# Critique this install based on your local Jurisdiction and GO!!?



## SSP (Dec 14, 2013)

So here is the background information required to string these blurry Blair Witch quality pictures together into the situation it is... 

This is a service call i was sent out to this week in Red Deer AB, even though we are primarily based out of Edmonton AB (approx 160km or 100miles difference for those not familiar with AB) as i recently did a restaurant renovation on a clients second restaurant south-end location which went a great as we resolved a multitude of nasty issues they had accumulated over several years.
BUT they were experiencing hot water problems at there North restaurant location which was previously renovated by my former "competition" :laughing: and ever since that renovation they have had nothing but issues and its no wonder why :whistling2: 



Apparently they desperately called in a few different local plumbing companies to come in and try and solve the hot water phantom as its had to cook food, be sanitary or pass any random health inspection without adequate hot water which in commercial restaurants is 140F min temp for commercial dishwashers in kitchen. The last of the bunch tried installing a re-circ pump and failed massively in my books... as it actually made problems worse. :laughing:

As you can see this whole new system is from 2011. :yes:

So here's the rundown of the hot water symptoms they had described;
-throughout day little to no hot water in half of restaurant, certain areas run cold or lukewarm

Poor Piping Practices or the 3Ps as i like to call it Piss Poor Plumbing ! I found at first glance ;

-As a rough estimate i feel the Hot water lines are Under-sized ... only 1".. Needs to serve commercial dishwasher >35' away, Glass washer >50' away, 8 Bathroom lavs <25' away, huge 3 bay custom stainless steel prep sink, Mop Sink, 2 Handwash sinks in kitchen, 2 prep-sinks in kitchen, bar sinks in each island bar etc. 
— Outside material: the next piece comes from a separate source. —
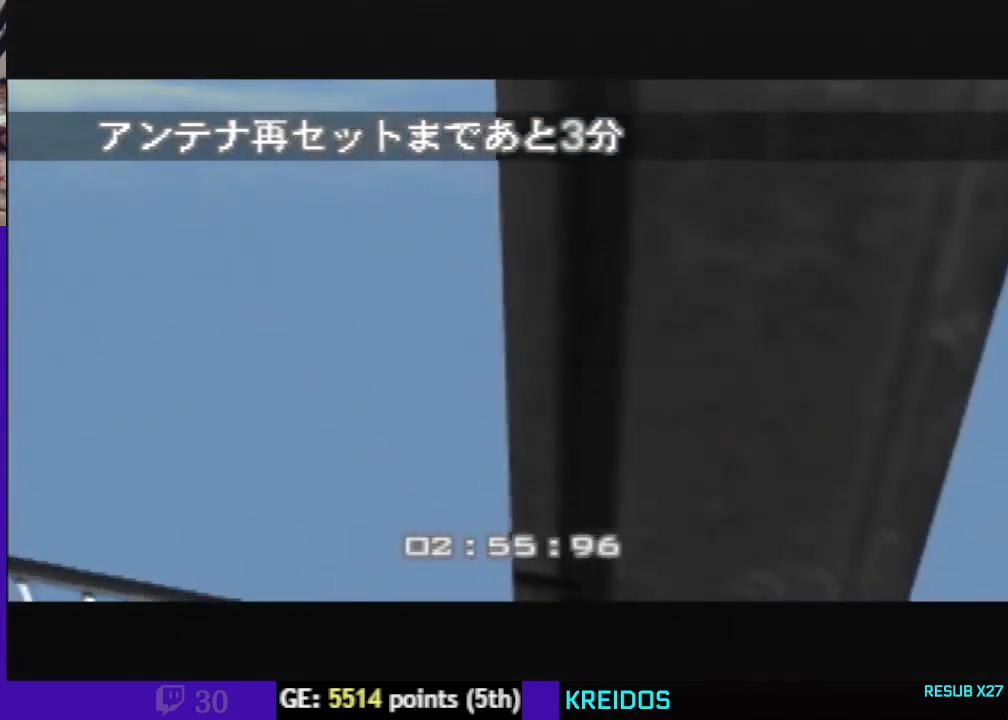
{"dt_ms": 500, "buttons": [], "left_stick": "center", "events": [[133, "C_LEFT", "down"], [200, "C_LEFT", "up"], [433, "C_LEFT", "down"], [500, "C_LEFT", "up"]]}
-Re-circulation pump is drawing off top of HWT with no Backflow protection or Thermal Shock allowances whatsoever even though this is a clear-cut closed system based on RPDCVA installed in meter room :whistling2: 

The best part of this pump is how it shoots straight into a damn 3/4 PEX 90 then curves wildly back up into the ceiling tiles to a distance of maybe 20' or so zip-tied to gas-line and ties into hot lines closest to ladies lounge washroom with of course you guessed it SHARK-BITE tee and valve :whistling2: 

-No pipe insulation anywhere at all on the retro-fitted piping work
-Redundant ball valve on cold inlet before recirc PP tee
-t&P valve discharge piping looks like old scrap piping from previous tank as it has half a union on it still and is nowhere near 6" from floor drain
-No water hammer arrestors or thermal shock allowances made
-Type M Copper pro-pressed with a used and badly dented scrap piece of pipe (I'm thinking maybe former T&P discharge but hack-artist who slapped re-circ on only had pex on truck :whistling2
- poor pump selection/sizing for application 
-Not a fan of the total lack of hangars or pipe support
-Mop Sink is a huge Chemical Cross-Connection hazard, as the employees leave the Hot water turned on continuously connected to soap/chemical dispensers that are always open 
-Every fixture in Kitchen had cheap arse AquaDynamic ball valves which are a HD brand and almost always leak within first 6 months Guranteed :yes:

I really should have taken more pictures as this place is right hacked together... 

Anywho what i determined to be the major contributing factor is the existing T&S Dish-Pit Pre-Rinse Faucet Assembly (thanks to a random post i read on the forums not too long ago ) was super old and had failed indefinitely as once i turned faucet off along with Mop-Sink and de-commissioned recirc the hot water returned to all areas of the restaurant and problem solved for now. 

Since Red Deer is a smaller city and my suppliers did not stock the required faucets i had recommended owner to Upgrade pre-rinse faucet and Mop sink Faucet to most recent code approved styles that contain all integral cross-connection checks, and add signage to be completely visible at all times while using faucets that indicate proper usage and maintenance plan

Here is the problem though; i was there and back and basically determined the source of all there issues all before noon 7a.m-12pm 3HR driving, i dropped off a couple gold nuggets that 95% of local plumbers didn't seem to have a clue about and provided solutions for him to take and hand over with his money to another plumber. It almost feels like i am shooting myself in the foot here but at the same time i really wouldn't want to touch anything without having a proper solution plan in place that i could propose like oh say re-vising re circulation pump to be piped and routed properly (Straight to Commercial Dishwasher, drawn off bottom of HWT with Drain, check valves, gauges, etc) provide thermal expansion allowances, re-size Hot Water distribution lines, Fibreglass Insulate the waterlines, and a multitude of other issues i would have to update as-well.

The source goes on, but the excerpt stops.